11. General Provisions Applicable to Awards
(a) Transferability of Awards. Awards shall not be sold, assigned, transferred, pledged or otherwise encumbered
by a Participant, either voluntarily or by operation of law, except by will or the laws of descent and distribution or, other than in
the case of an Incentive Stock Option, pursuant to a qualified domestic relations order, and, during the life of the Participant, shall
be exercisable only by the Participant; provided, however, that, except with respect to Awards subject to Section 409A, the Board
may permit or provide in an Award for the gratuitous transfer of the Award by the Participant to or for the benefit of any immediate
family member, family trust or other entity established for the benefit of the Participant and/or an immediate family member
thereof if the Company would be eligible to use a Form S-8 under the Securities Act for the registration of the sale of the Common
Stock subject to such Award to such proposed transferee; provided further, that the Company shall not be required to recognize
any such permitted transfer until such time as such permitted transferee shall, as a condition to such transfer, deliver to the Company
a written instrument in form and substance satisfactory to the Company confirming that such transferee shall be bound by all of
the terms and conditions of the Award. References to a Participant, to the extent relevant in the context, shall include references
to authorized transferees. For the avoidance of doubt, nothing contained in this Section 11(a) shall be deemed to restrict a transfer
to the Company.
(b) Documentation. Each Award shall be evidenced in such form (written, electronic or otherwise) as the Board
shall determine. Each Award may contain terms and conditions in addition to those set forth in the Plan.

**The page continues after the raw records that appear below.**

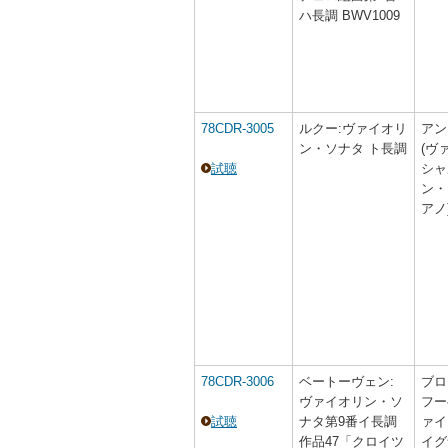
ハ長調 BWV1009
78CDR-3005
ルクー:ヴァイオリ
アン
ン・ソナタ ト長調
(ヴ
試聴
シャ
ン・
アノ
78CDR-3006
ベートーヴェン:
ブロ
ヴァイオリン・ソ
フー
試聴
ナタ第9番イ長調
ァイ
作品47「クロイツ
イグ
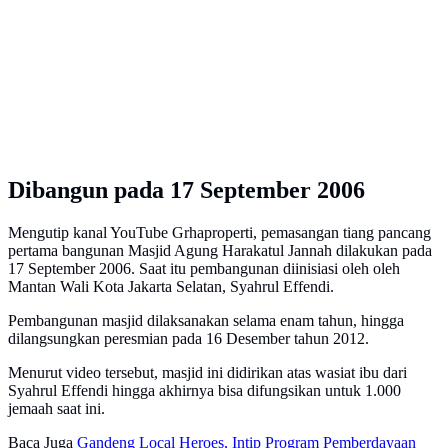
Dibangun pada 17 September 2006
Mengutip kanal YouTube Grhaproperti, pemasangan tiang pancang
pertama bangunan Masjid Agung Harakatul Jannah dilakukan pada
17 September 2006. Saat itu pembangunan diinisiasi oleh oleh
Mantan Wali Kota Jakarta Selatan, Syahrul Effendi.
Pembangunan masjid dilaksanakan selama enam tahun, hingga
dilangsungkan peresmian pada 16 Desember tahun 2012.
Menurut video tersebut, masjid ini didirikan atas wasiat ibu dari
Syahrul Effendi hingga akhirnya bisa difungsikan untuk 1.000
jemaah saat ini.
Baca Juga
Gandeng Local Heroes, Intip Program Pemberdayaan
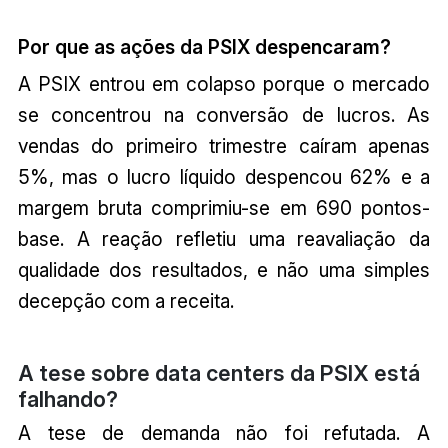
Por que as ações da PSIX despencaram?
A PSIX entrou em colapso porque o mercado
se concentrou na conversão de lucros. As
vendas do primeiro trimestre caíram apenas
5%, mas o lucro líquido despencou 62% e a
margem bruta comprimiu-se em 690 pontos-
base. A reação refletiu uma reavaliação da
qualidade dos resultados, e não uma simples
decepção com a receita.
A tese sobre data centers da PSIX está
falhando?
A tese de demanda não foi refutada. A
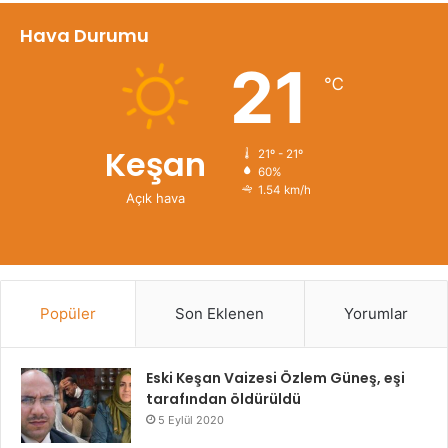
Hava Durumu
21
℃
Keşan
21º - 21º
60%
1.54 km/h
Açık hava
Popüler
Son Eklenen
Yorumlar
Eski Keşan Vaizesi Özlem Güneş, eşi
tarafından öldürüldü
5 Eylül 2020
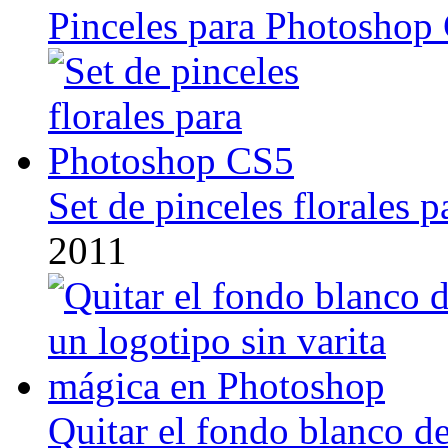
Pinceles para Photoshop
Set de pinceles florales
2011
Quitar el fondo blanco de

(c) Termination of Status. The Board shall determine the effect on an Award of the disability, death, termination
or other cessation of employment, authorized leave of absence or other change in the employment or other status of a Participant
and the extent to which, and the period during which, the Participant, or the Participant’s legal representative, conservator, guardian
or Designated Beneficiary, may exercise rights, or receive any benefits, under an Award.
(d) Withholding. The Participant must satisfy all applicable federal, state, and local or other income and employment
tax withholding obligations before the Company will deliver stock certificates or otherwise recognize ownership of Common
Stock under an Award. The Company may elect to satisfy the withholding obligations through additional withholding on salary
or wages. If the Company elects not to or cannot withhold from other compensation, the Participant must pay the Company the
full amount, if any, required for withholding or have a broker tender to the Company cash equal to the withholding obligations.
Payment of withholding obligations is due before the Company will issue any shares on exercise, vesting or release from forfeiture
of an Award or at the same time as payment of the exercise or purchase price, unless the Company determines otherwise. If
provided for in an Award or approved by the Board, a Participant may satisfy the minimum statutory tax obligations in whole or
in part by delivery (either by actual delivery or attestation) of shares of Common Stock, including shares retained from the Award
creating the tax obligation, valued at their Fair Market Value; provided, however, except as otherwise provided by the Board, that
the total tax withholding where stock is being used to satisfy such tax obligations cannot exceed the Company’s minimum statutory
withholding obligations (based on minimum statutory withholding rates for federal and state tax purposes, including payroll taxes,
that are applicable to such supplemental taxable income). Shares used to satisfy minimum statutory tax withholding requirements
cannot be subject to any repurchase, forfeiture, unfulfilled vesting or other similar requirements.